This issue of Geochemistry International is a memorial of the outstanding scientist Acad. Erik Mikhailovich Galimov, who passed away on November 23, 2020. Erik Mikhailovich worked as the editor-in-chief of Geochemistry International for fifteen years, when each issue of this journal was compiled under his attentive and scrupulous supervision. This memorial issue comprises papers by Erik M. Galimov’s friends and colleagues, with all of these papers exploring and developing ideas that were within the circle of Erik M. Galimov’s scientific interests.

The spectrum of Erik M. Galimov’s scientific interests was extremely broad. He headed the Laboratory of Carbon Geochemistry at the Vernadsky Institute of Geochemistry and Analytical Chemistry, Russian Academy of Sciences, a little less than half a century ago. However, the reader should not be misled by Galimov’s seeming devotion for just a single chemical element for decades: carbon is, in fact, an extremely diverse element, and studying its properties and behavior in various natural processes shall eventually lead the truly interested reader to a multitude of fields of knowledge.

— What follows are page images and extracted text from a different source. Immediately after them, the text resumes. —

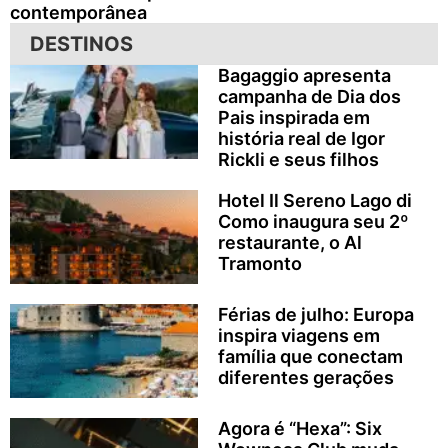
contemporânea
DESTINOS
Bagaggio apresenta
campanha de Dia dos
Pais inspirada em
história real de Igor
Rickli e seus filhos
Hotel Il Sereno Lago di
Como inaugura seu 2º
restaurante, o Al
Tramonto
Férias de julho: Europa
inspira viagens em
família que conectam
diferentes gerações
Agora é “Hexa”: Six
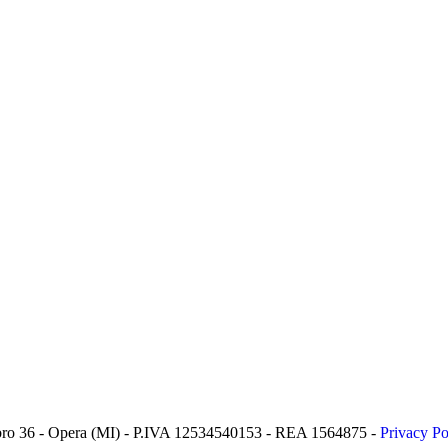
 Lambro 36 - Opera (MI) - P.IVA 12534540153 - REA 1564875 -
Privacy Po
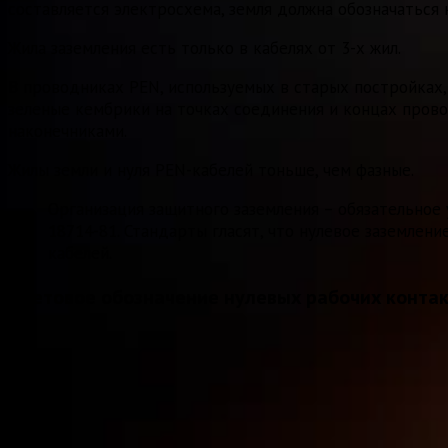
составляется электросхема, земля должна обозначаться 
Жила заземления есть только в кабелях от 3-х жил.
В проводниках PEN, используемых в старых постройках,
зеленые кембрики на точках соединения и концах прово
наконечниками.
Жилы земли и нуля PEN-кабелей тоньше, чем фазные.
Организация защитного заземления – обязательное
18714-81. Стандарты гласят, что нулевое заземлен
кабелей.
Цветовое обозначение нулевых рабочих конта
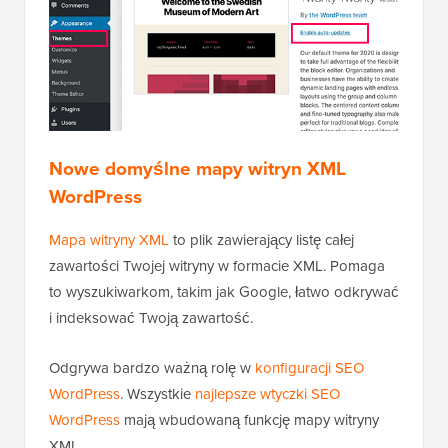
Nowe domyślne mapy witryn XML
WordPress
Mapa witryny XML
to plik zawierający listę całej
zawartości Twojej witryny w formacie XML. Pomaga
to wyszukiwarkom, takim jak Google, łatwo odkrywać
i indeksować Twoją zawartość.
Odgrywa bardzo ważną rolę w
konfiguracji SEO
WordPress
. Wszystkie
najlepsze wtyczki SEO
WordPress
mają wbudowaną funkcję mapy witryny
XML.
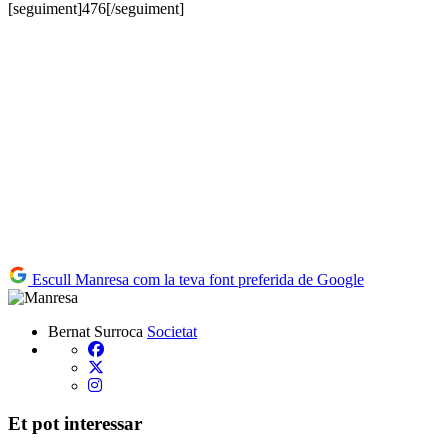
[seguiment]476[/seguiment]
Escull Manresa com la teva font preferida de Google
Bernat Surroca
Societat
Et pot interessar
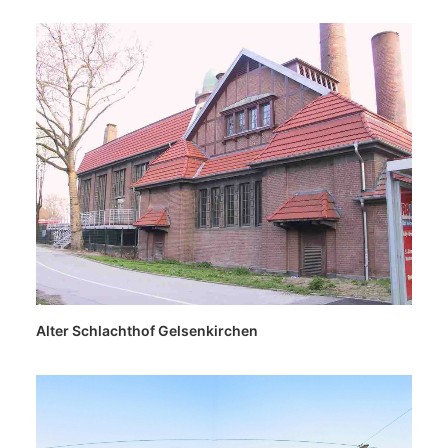
Alter Schlachthof Gelsenkirchen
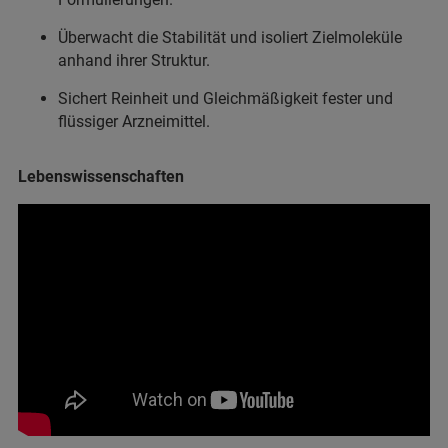
Überwacht die Stabilität und isoliert Zielmoleküle
anhand ihrer Struktur.
Sichert Reinheit und Gleichmäßigkeit fester und
flüssiger Arzneimittel.
Lebenswissenschaften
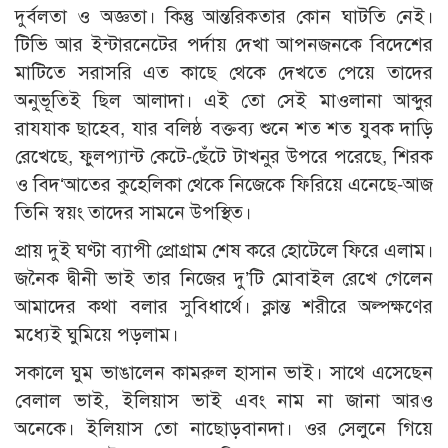
দুর্বলতা ও অজ্ঞতা। কিন্তু আন্তরিকতার কোন ঘাটতি নেই।
টিভি আর ইন্টারনেটের পর্দায় দেখা আপনজনকে বিদেশের
মাটিতে সরাসরি এত কাছে থেকে দেখতে পেয়ে তাদের
অনুভূতিই ছিল আলাদা। এই তো সেই মাওলানা আব্দুর
রাযযাক ছাহেব, যার বলিষ্ঠ বক্তব্য শুনে শত শত যুবক দাড়ি
রেখেছে, ফুলপ্যান্ট কেটে-ছেঁটে টাখনুর উপরে পরেছে, শিরক
ও বিদ‘আতের কুহেলিকা থেকে নিজেকে ফিরিয়ে এনেছে-আজ
তিনি স্বয়ং তাদের সামনে উপস্থিত।
প্রায় দুই ঘণ্টা ব্যাপী প্রোগ্রাম শেষ করে হোটেলে ফিরে এলাম।
জনৈক দ্বীনী ভাই তার নিজের দু’টি মোবাইল রেখে গেলেন
আমাদের কথা বলার সুবিধার্থে। ক্লান্ত শরীরে অল্পক্ষণের
মধ্যেই ঘুমিয়ে পড়লাম।
সকালে ঘুম ভাঙালেন কামরুল হাসান ভাই। সাথে এসেছেন
বেলাল ভাই, ইলিয়াস ভাই এবং নাম না জানা আরও
অনেকে। ইলিয়াস তো নাছোড়বানদা। ওর সেলুনে গিয়ে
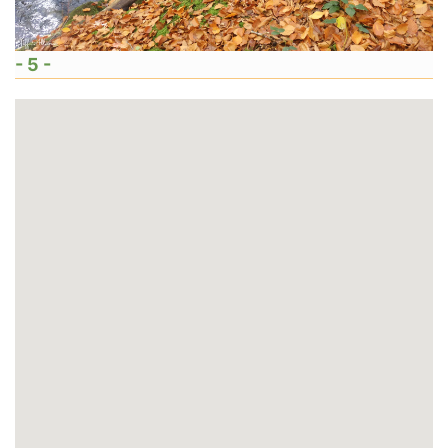
- 5 -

Carbon is a fundamental constituent of living matter, which has been somehow mysteriously formed from inorganic matter. Carbon is a great diversity of variably complicated organic compounds, from the very simple methane molecule to amino acids, including those identified in extraterrestrial materials, in meteorites. Also, carbon is an important constituent of carbonaceous chondrites. Carbon is a very important chemical element of crude oil and natural gas, including gas hydrates. Carbon is diamonds. Carbon is one of the principal elements of carbonates, both chemogenic and organogenic, as well as carbonates in the planet’s interiors, in carbonatites. Carbon is an inherent element of the Earth’s atmosphere, whose composition evolved through the geological history, and for example, such compounds as methane and carbon dioxide were once in a while responsible for the greenhouse effect and thus significantly affected the Earth’s climate. Minute differences in such physical properties of carbon isotopes as their masses and spins open wide outlooks for applying techniques of isotope geochemistry in studying carbon-bearing geological materials. Obviously, studying carbon shall lead the researcher into exploring a broad spectrum of problems related to cosmochemistry, planetology, geology, inorganic chemistry, thermodynamics, ecology, and multiple other research avenues.

This is how, or almost how, Erik M. Galimov himself semiseriously explained the versatile character of the research avenue to which he devoted, very seriously, most of his life as a scientist, and where he has left very deep footprints.

We did our best to select papers for this issue of Geochemistry International to as much as possible reflect the circle of E.M. Galimov’s scientific interests, although being aware that this can hardly be done in a single issue of any journal.